In human serum or holotransferrin, SA and SB functioned as partially redundant systems to extract iron from transferrin, enabling robust growth of single-biosynthesis mutants while the sfa sbn double mutant failed to proliferate; see the growth curves on page 4. Staphylococcus aureus iron acquisition from transferrin was further demonstrated through catecholamine stress hormones, which rescue growth under certain conditions. Catecholamine stress hormones (norepinephrine, epinephrine, dopamine, L-DOPA) at 50 to 200 μM did not augment the growth of the siderophore-proficient wild type but rescued the growth of the siderophore-deficient strain in serum or holotransferrin. This rescue required SstABCD; triple mutants lacking SA/SB plus sst lost catecholamine-mediated growth stimulation, and complementation restored it, as shown on page 6. Beyond catecholamines, S. aureus exploited exogenous catechol-type siderophores: plate bioassays showed utilization of enterobactin, salmochelin S4, petrobactin, bacillibactin, and 2,3-dihydroxybenzoate, with Sst essential for most of these activities.

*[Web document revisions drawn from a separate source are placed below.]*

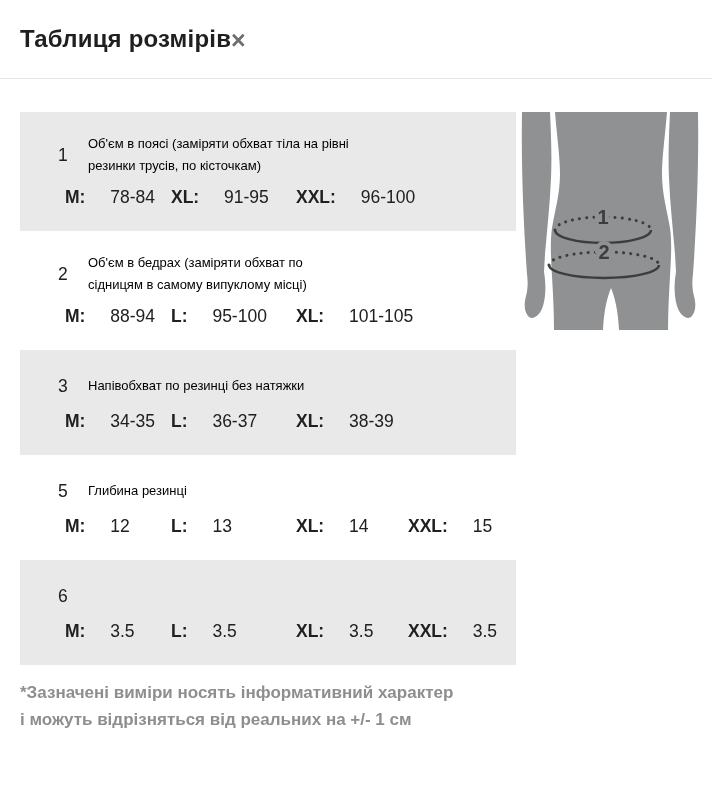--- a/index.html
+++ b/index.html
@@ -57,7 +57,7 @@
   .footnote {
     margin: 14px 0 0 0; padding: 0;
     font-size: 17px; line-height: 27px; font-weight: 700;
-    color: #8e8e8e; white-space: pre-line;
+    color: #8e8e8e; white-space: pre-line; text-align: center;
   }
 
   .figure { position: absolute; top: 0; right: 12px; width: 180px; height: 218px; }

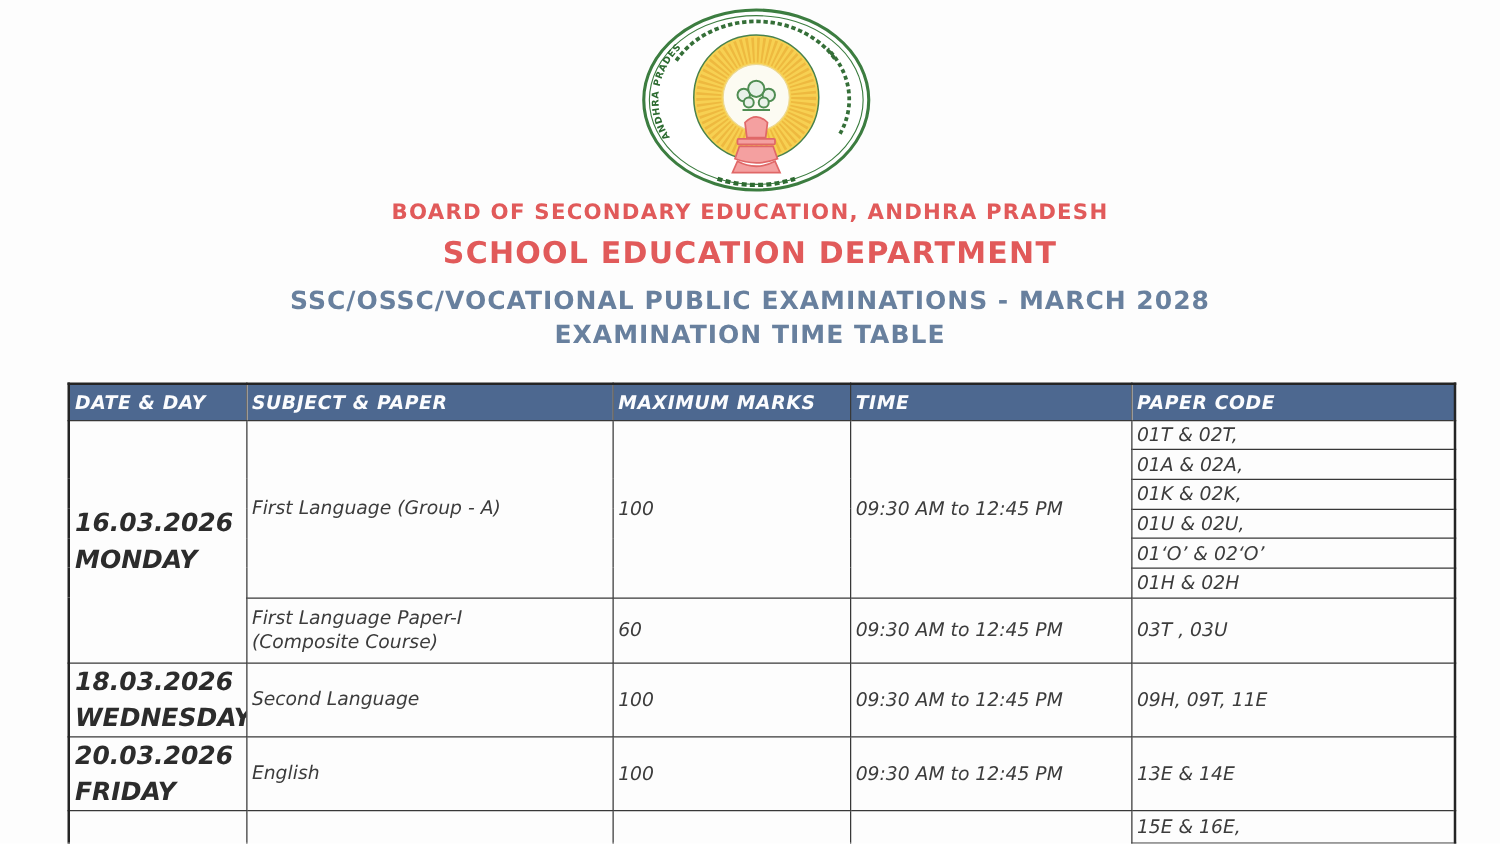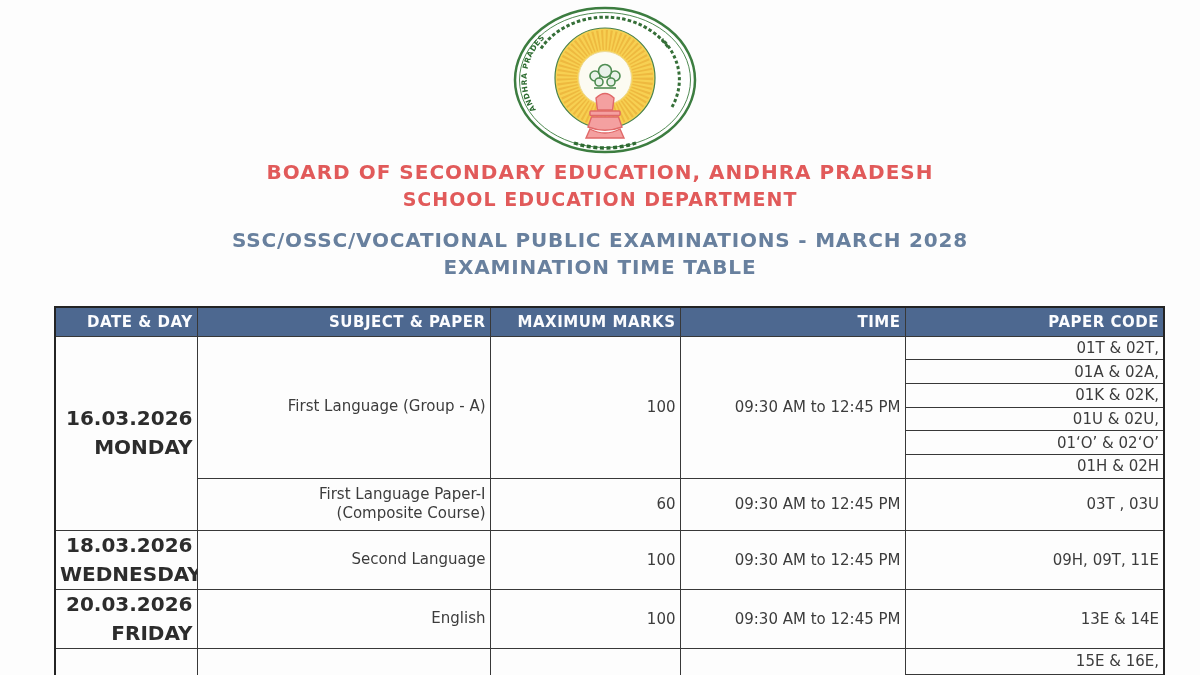--- a/index.html
+++ b/index.html
@@ -15,7 +15,7 @@
   .h-red, .h-blue { position:absolute; left:0; width:1200px; text-align:center; font-weight:bold; }
   .h-red  { color:#e15a5a; }
   .h-blue { color:#68809e; }
-  .h1 { top:160px; font-size:20px; letter-spacing:1px;text-align:center; }
+  .h1 { top:160px; font-size:17px; letter-spacing:1px;text-align:center; }
   .h2 { top:188px; font-size:19px;   letter-spacing:1px; }
   .h3 { top:228px; font-size:20px;   letter-spacing:0.8px; }
   .h4 { top:255px; font-size:20px;   letter-spacing:0.8px; }

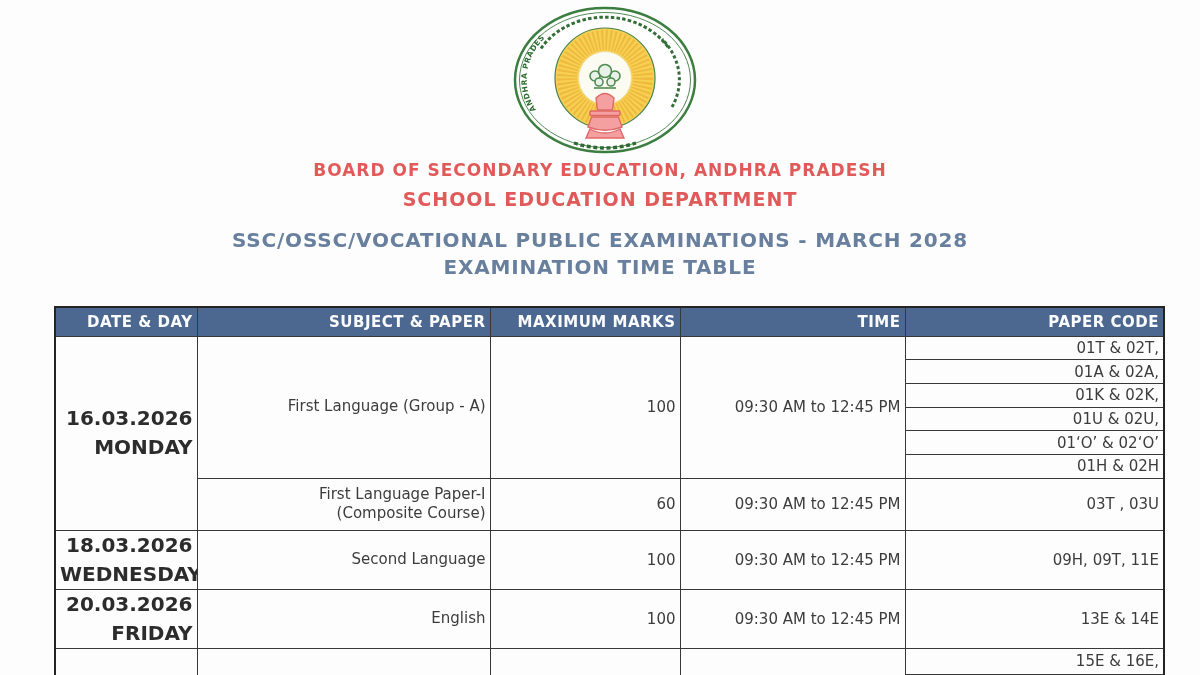--- a/index.html
+++ b/index.html
@@ -16,7 +16,7 @@
   .h-red  { color:#e15a5a; }
   .h-blue { color:#68809e; }
   .h1 { top:160px; font-size:17px; letter-spacing:1px;text-align:center; }
-  .h2 { top:188px; font-size:19px;   letter-spacing:1px; }
+  .h2 { top:188px; font-size:24px;   letter-spacing:1px; }
   .h3 { top:228px; font-size:20px;   letter-spacing:0.8px; }
   .h4 { top:255px; font-size:20px;   letter-spacing:0.8px; }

Purified SstD bound ferric catecholamines and catechol siderophores with low micromolar dissociation constants; Table 2 on page 7 reports Kd values such as ~0.29 μM for enterobactin and ~0.35 μM for salmochelin S4, indicating highest affinity for enteric xenosiderophores. In vivo, single-locus disruptions had modest effects, whereas combined inactivation of siderophore transporters Hts/Sir with Sst yielded the lowest organ burdens, especially in heart and liver; Figure 6 on page 8 depicts these reductions. The study about Staphylococcus aureus iron acquisition from transferrin showed that transport-null strains continued secreting staphyloferrins that they could not re-import, further chelating environmental iron and compounding growth defects, as evidenced by increased CAS-reactive siderophore units on page 8. Hts, Sir, and Sst collectively cooperate to strip iron from transferrin directly via SA/SB or indirectly via catecholamine-liberated or xenosiderophore-bound iron, and their combined loss compromises virulence.

Key implications

Clinically, S. aureus maintains layered, niche-flexible iron scavenging that can subvert transferrin-mediated nutritional immunity. Elevated catecholamines in wound microenvironments or critical illness may inadvertently increase transferrin iron availability to S. aureus through Sst-mediated uptake. This highlights the role of Staphylococcus aureus iron acquisition from transferrin in pathogenesis. For microbiome signatures work, this positions S. aureus in competitive association with enterobactin and salmochelin producers, since SstD can pirate these catecholate ligands, expanding iron access in polymicrobial sites. The high functional importance of HtsA, SirA, and SstD nominates them as vaccine or therapeutic targets that could block iron capture, with the added advantage that transport-null bacteria continue secreting nonutilizable chelators that intensify iron starvation.

Citation

Beasley FC, Marolda CL, Cheung J, Buac S, Heinrichs DE. Staphylococcus aureus Transporters Hts, Sir, and Sst Capture Iron Liberated from Human Transferrin by Staphyloferrin A, Staphyloferrin B, and Catecholamine Stress Hormones, Respectively, and Contribute to Virulence. Infection and Immunity. 2011;79(6):2345-2355. doi:10.1128/IAI.00117-11.